→ **Your task**
Among the lines of the records, find all that carry the word "eine" and copy them.

→ **Extracted records**
^^^^

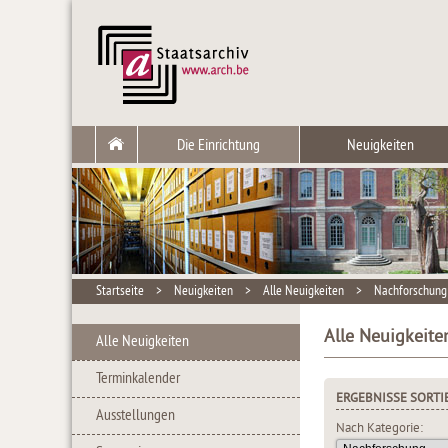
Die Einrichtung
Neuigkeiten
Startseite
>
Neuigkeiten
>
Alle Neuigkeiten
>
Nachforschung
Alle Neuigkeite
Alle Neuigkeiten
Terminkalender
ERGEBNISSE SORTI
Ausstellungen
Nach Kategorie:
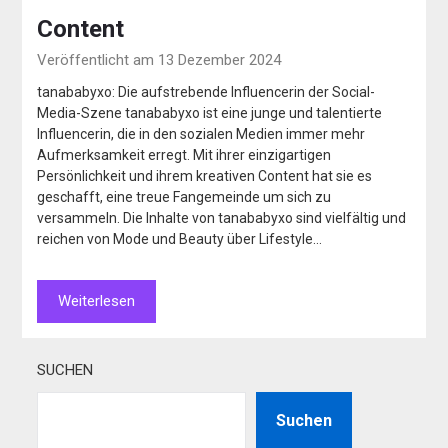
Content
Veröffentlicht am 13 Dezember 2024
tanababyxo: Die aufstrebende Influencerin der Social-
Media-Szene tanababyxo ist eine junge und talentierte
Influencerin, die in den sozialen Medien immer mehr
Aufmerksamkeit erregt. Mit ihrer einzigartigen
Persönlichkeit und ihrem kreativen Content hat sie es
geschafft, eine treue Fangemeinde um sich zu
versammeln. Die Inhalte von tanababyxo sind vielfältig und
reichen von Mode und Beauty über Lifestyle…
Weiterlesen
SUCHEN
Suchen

^^^^

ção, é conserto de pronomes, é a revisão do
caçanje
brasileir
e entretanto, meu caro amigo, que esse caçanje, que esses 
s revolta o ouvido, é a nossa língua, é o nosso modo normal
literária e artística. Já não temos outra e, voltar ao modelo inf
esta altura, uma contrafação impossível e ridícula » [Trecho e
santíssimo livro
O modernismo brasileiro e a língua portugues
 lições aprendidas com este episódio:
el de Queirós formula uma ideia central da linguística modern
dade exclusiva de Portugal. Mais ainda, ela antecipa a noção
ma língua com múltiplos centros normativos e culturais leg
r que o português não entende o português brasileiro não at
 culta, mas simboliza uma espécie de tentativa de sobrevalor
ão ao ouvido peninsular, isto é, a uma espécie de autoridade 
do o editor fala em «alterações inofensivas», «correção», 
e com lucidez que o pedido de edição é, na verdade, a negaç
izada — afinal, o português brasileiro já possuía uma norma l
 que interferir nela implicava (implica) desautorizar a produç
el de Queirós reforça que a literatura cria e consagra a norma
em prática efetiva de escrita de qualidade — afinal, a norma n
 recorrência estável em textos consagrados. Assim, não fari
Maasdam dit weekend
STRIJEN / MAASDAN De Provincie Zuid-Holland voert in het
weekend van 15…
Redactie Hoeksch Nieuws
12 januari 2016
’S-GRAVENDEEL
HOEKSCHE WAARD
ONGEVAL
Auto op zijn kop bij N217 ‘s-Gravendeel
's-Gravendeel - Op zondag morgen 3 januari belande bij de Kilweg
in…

^^^^

→ **Result of the exercise**
Media-Szene tanababyxo ist eine junge und talentierte
geschafft, eine treue Fangemeinde um sich zu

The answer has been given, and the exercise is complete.